L’attitude du Maire de Fort de France n’était certainement pas dénuée de bonnes intentions. Il fallait bien trouver une ressource pour combler le déficit abyssal de la Ville de Fort-de-France ! Il est aussi vrai que Serge Letchimy est l’homme des déficits. Déficit à la Semaff (épinglé par un rapport de la Chambre Régionale des Comptes), déficit à la Ville de Fort de France épongé en partie par la CACEM, d’où le déficit de cette Communauté d’agglomération. Pas étonnant dès lors que l’inexpérimenté Letchimy demande une période d’expérimentation supplémentaire avant d’accéder à une Autonomie que le PPM réclame depuis … 1958 !

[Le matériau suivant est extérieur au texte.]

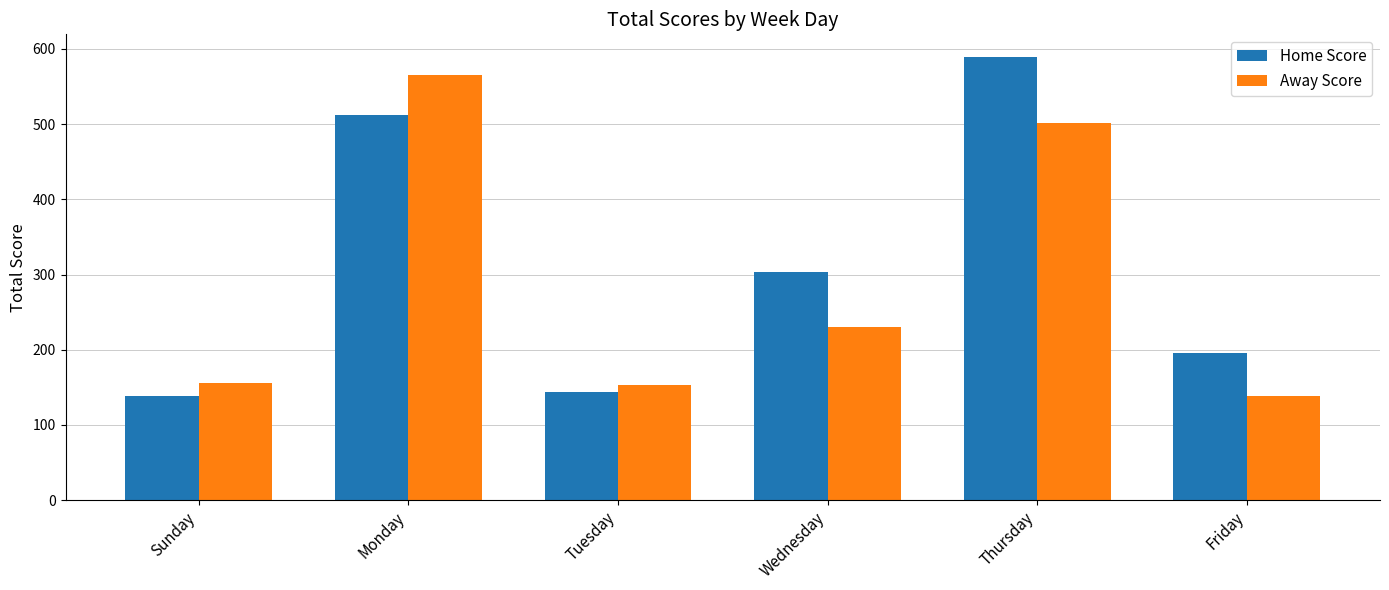

What is the difference between the Away Score values at Thursday and Wednesday?

272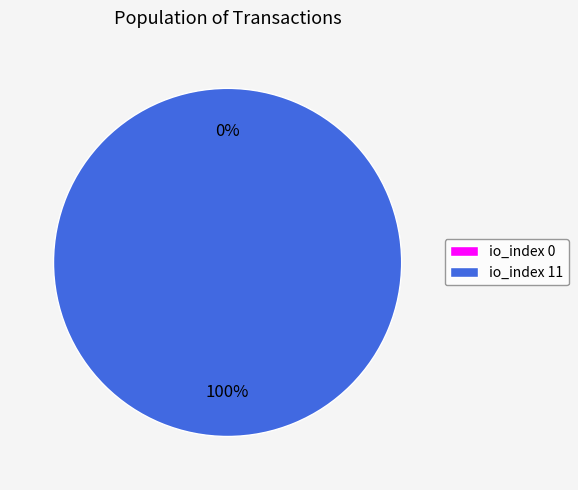

To the nearest percent, what is the difference between the largest and smallest slice percentages?

100%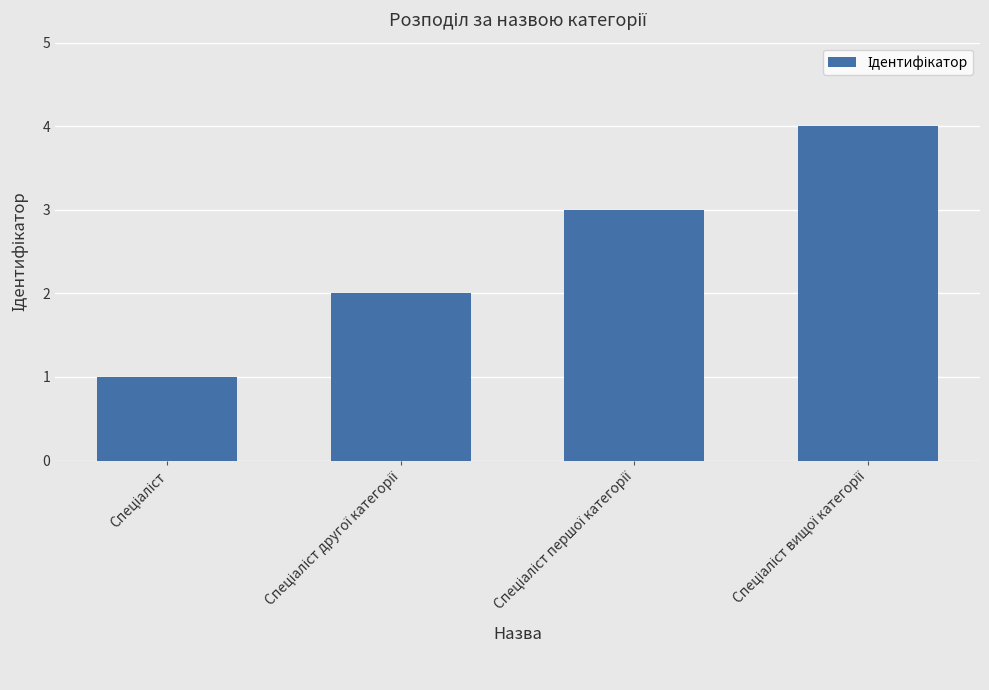

How many values are between 2 and 4?

3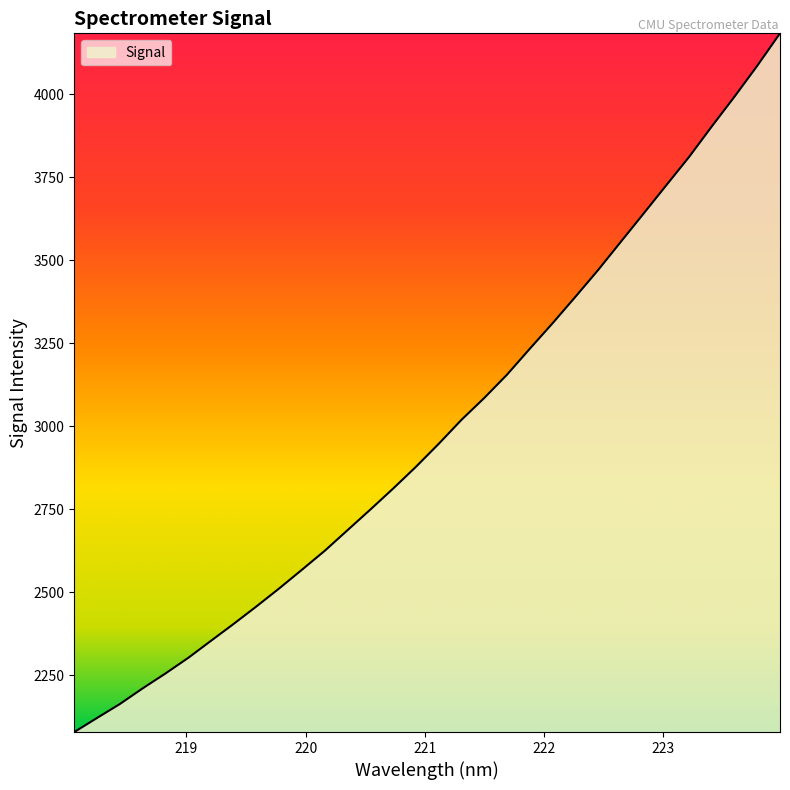

What is the smallest value displayed?

2078.8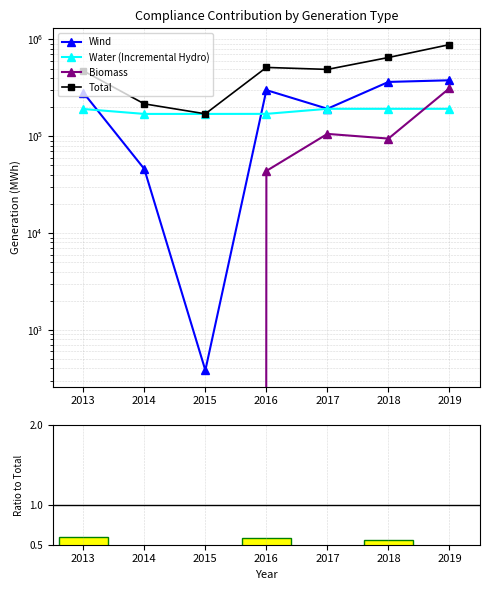

What is the difference between the maximum and minimum values in the Total series?

713313.0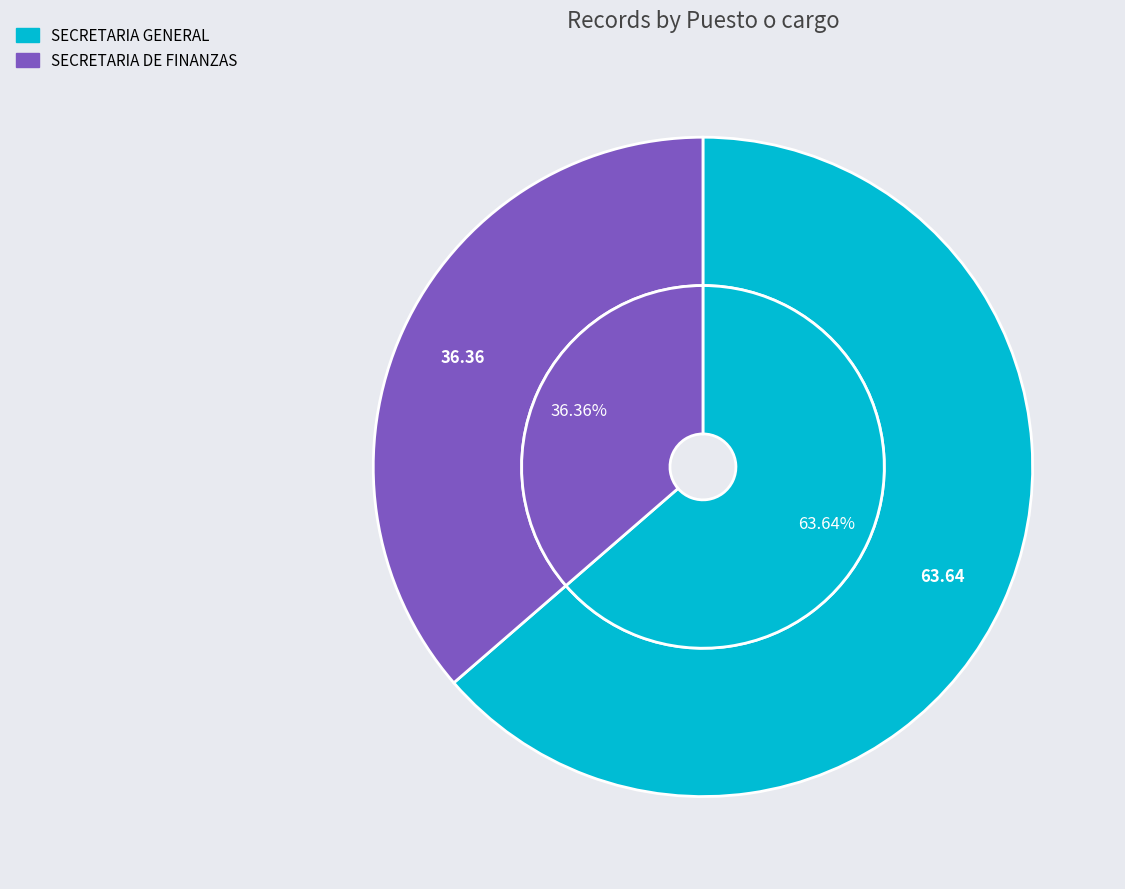

Which category has the biggest portion of the pie?

SECRETARIA GENERAL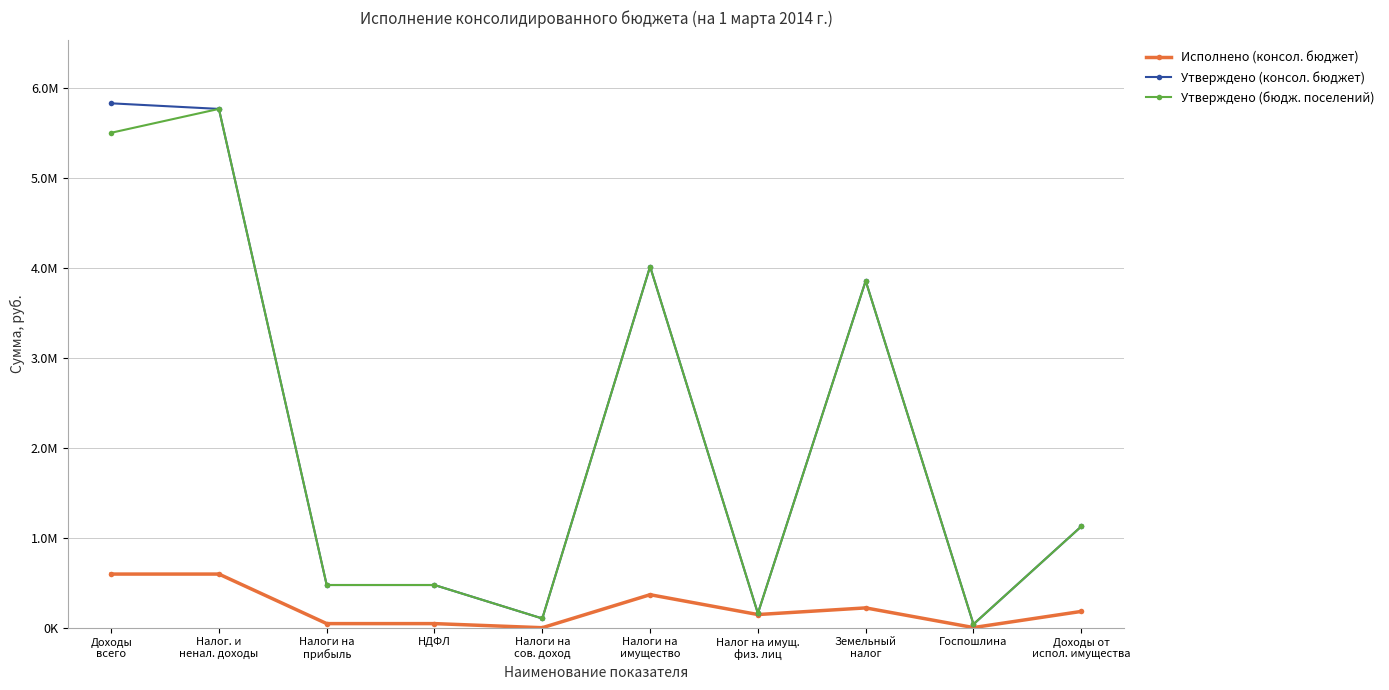

Is this an area chart (filled region under the line)?

No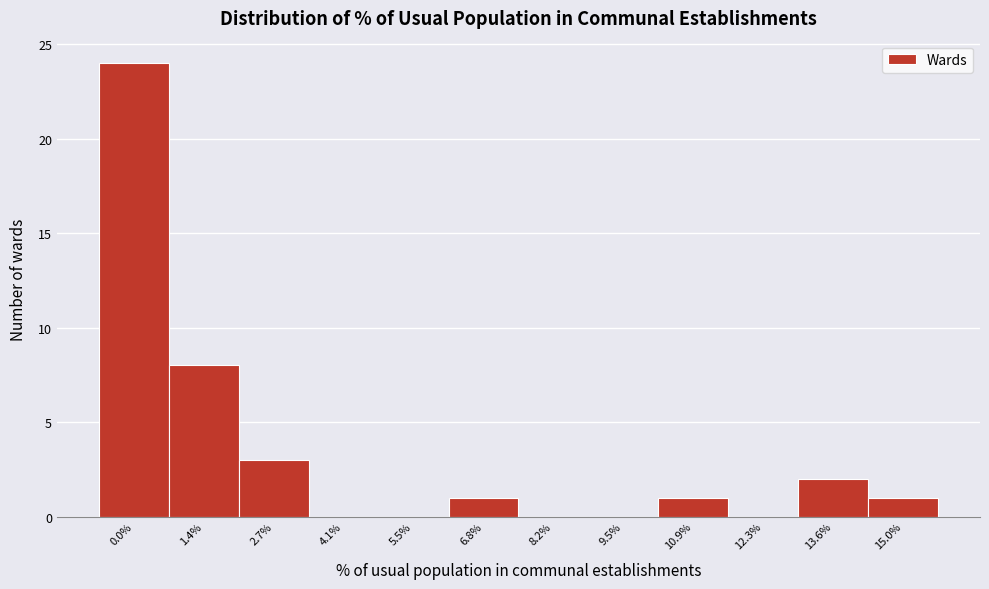

What is the sum of all values?

40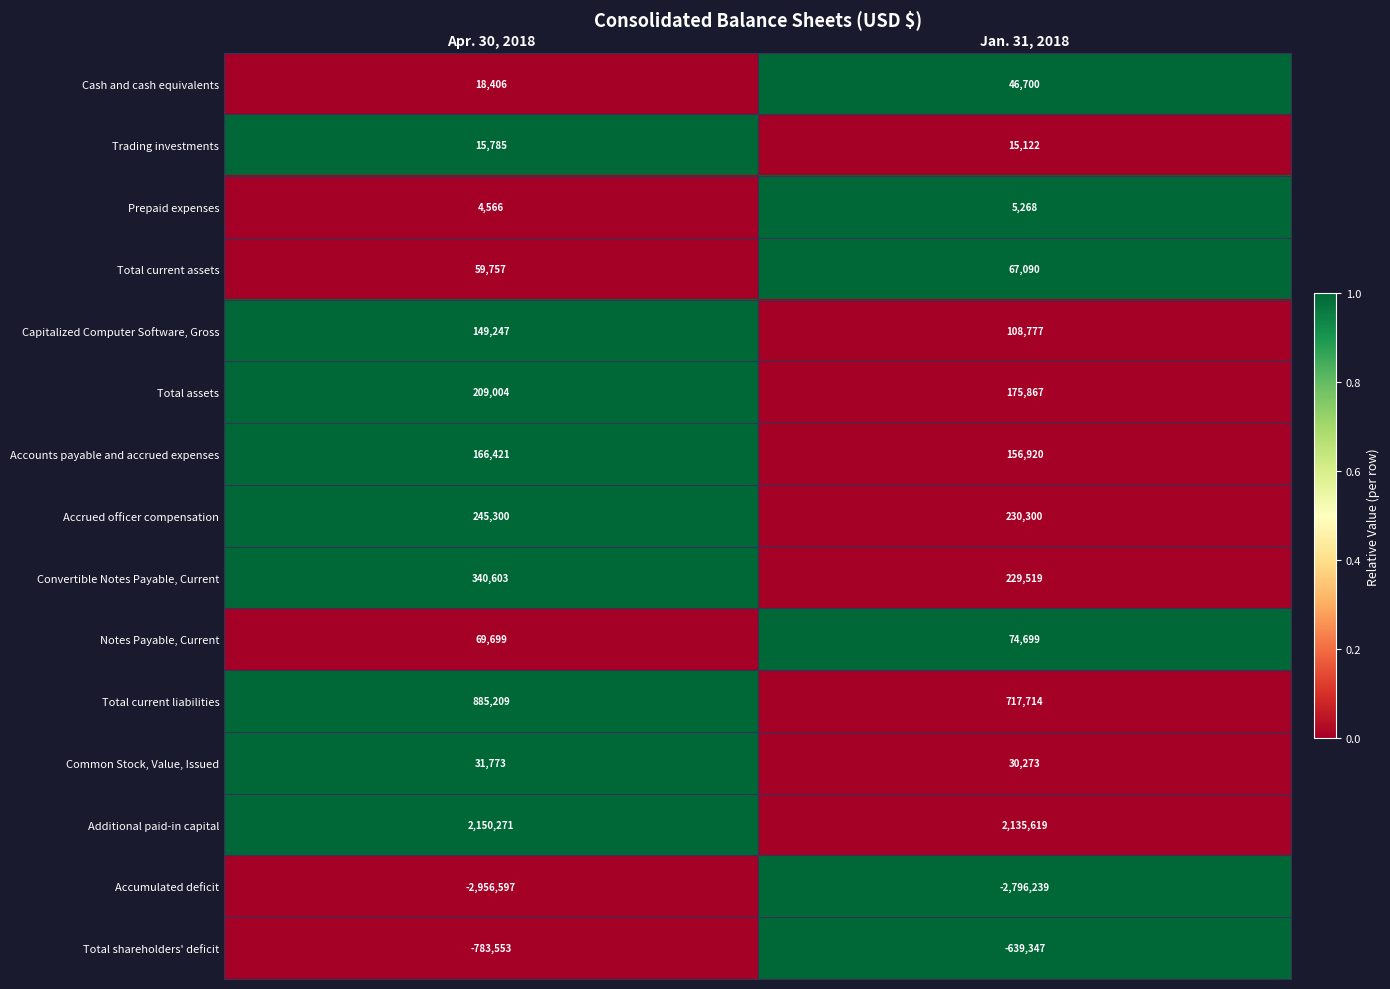

What is the total value across all series at Jan. 31, 2018?

558282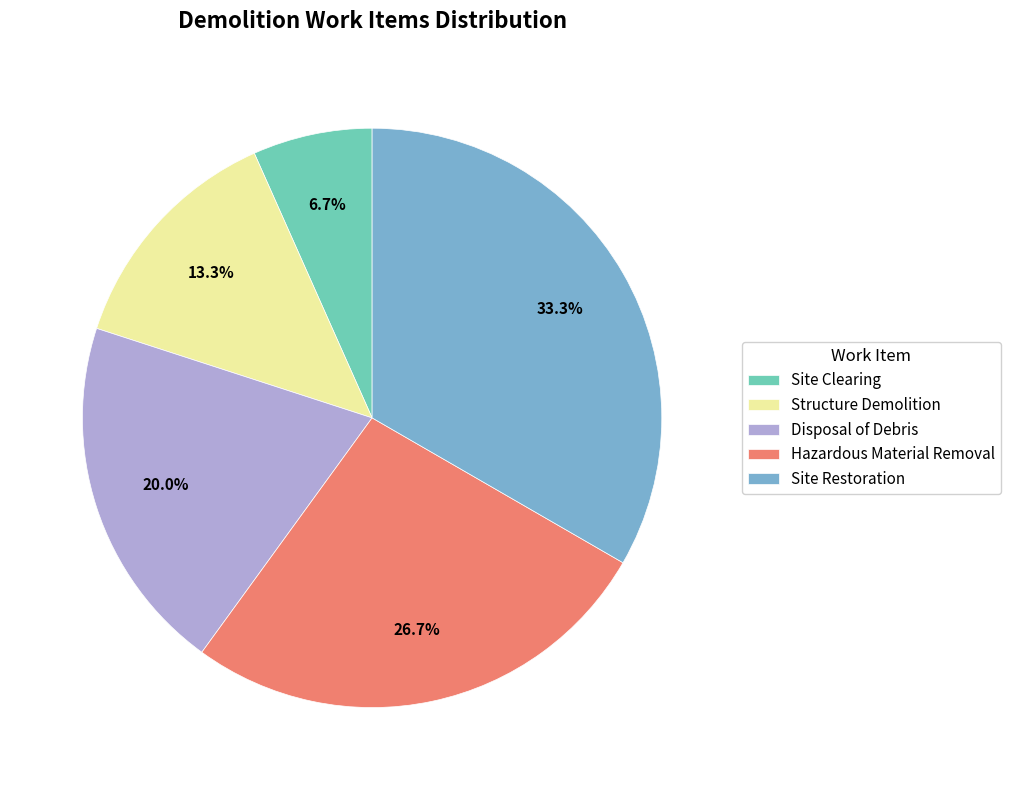

To the nearest percent, what is the combined percentage of Site Clearing and Structure Demolition?

20%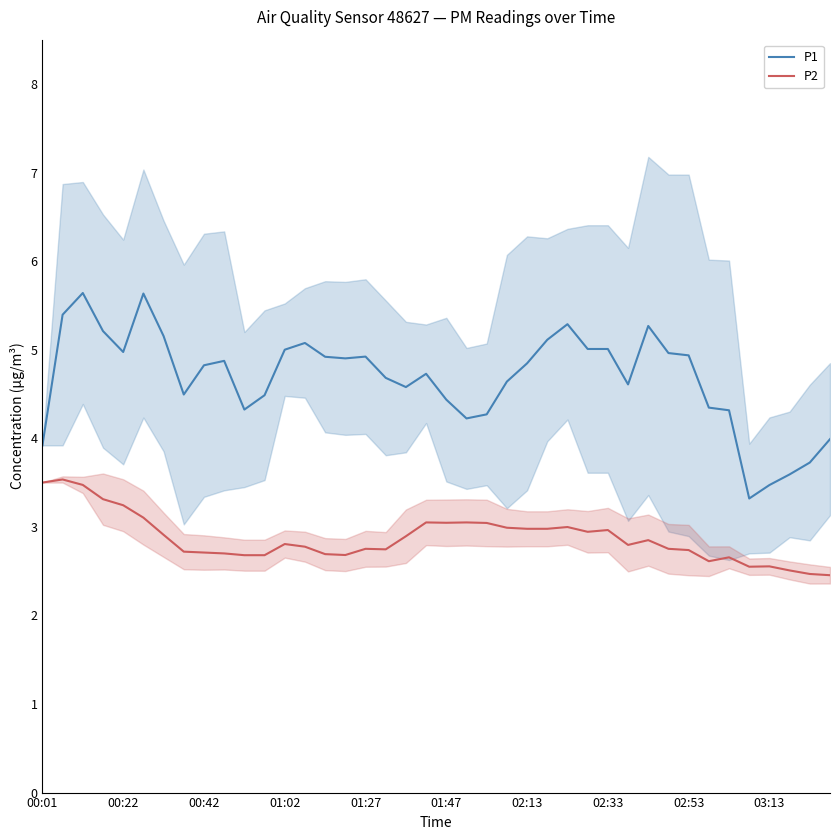

At which category does the chart reach its minimum across all series?

39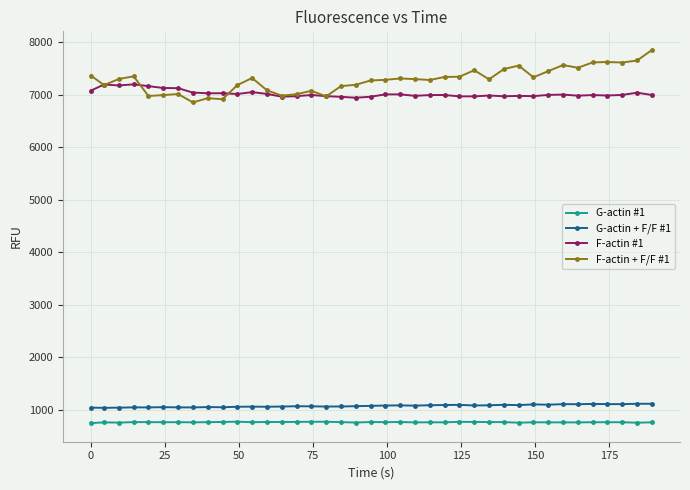

What is the difference between the second highest and minimum values in the G-actin #1 series?

25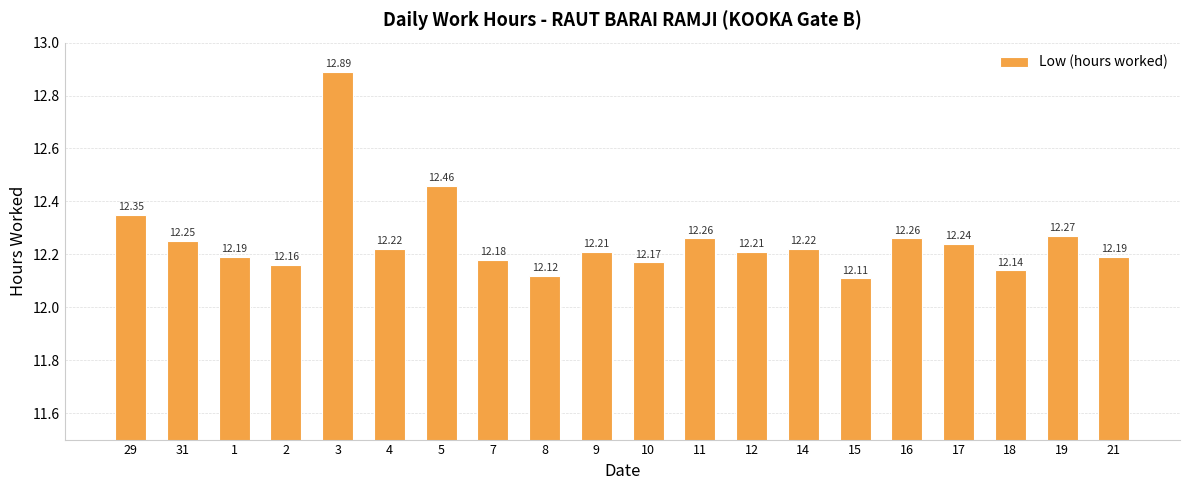

What is the sum of all values?

245.1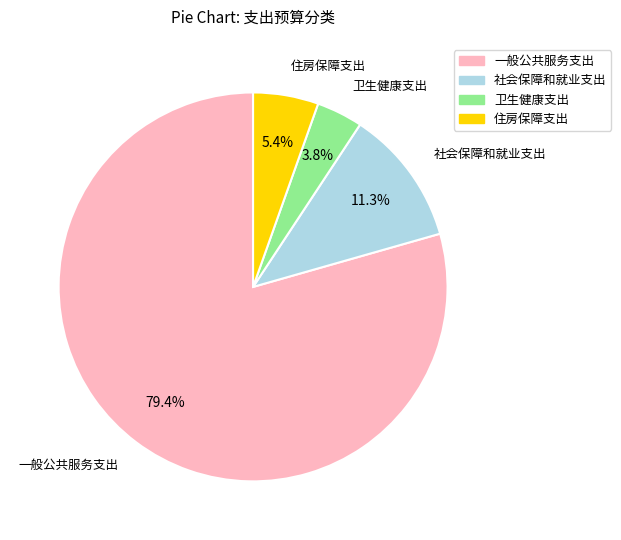

True or false: 社会保障和就业支出 accounts for 11% of the total.

True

En réalité, nous ne sommes pas dupes. La posture affichée par le PPM au Congrès autour d’un fumeux « 74 Martinique »,  les déclarations et la stratégie de Serge Letchimy visant à constitutionnaliser l’Autonomie, ne trompent personne en Martinique. Face aux septuagénaires que sont Marie-Jeanne et Lise, Letchimy a décidé de jouer la carte de l’horloge biologique.  Il est prêt à tout, y compris à faire chuter un amendement  indispensable à l’organisation des transports publics. Oublié tout ce tapage médiatique fait autour de son amendement sur le Grenelle de l’environnement ? Le transport terrestre et maritime ne constitue-t-il plus un enjeu de développement durable pour notre pays ?

Pour se voir confier les clés de la future Collectivité Territoriale, il faudra mériter la confiance du Peuple. Or, en politique comme ailleurs, la confiance ne se donne pas, elle s’acquiert. Après  son coup de Jarnac et son renoncement à l’Autonomie prévue par l’Article 74,  ma génération n’est pas prête à accorder  une quelconque  confiance  à « l’Homme de Paris ».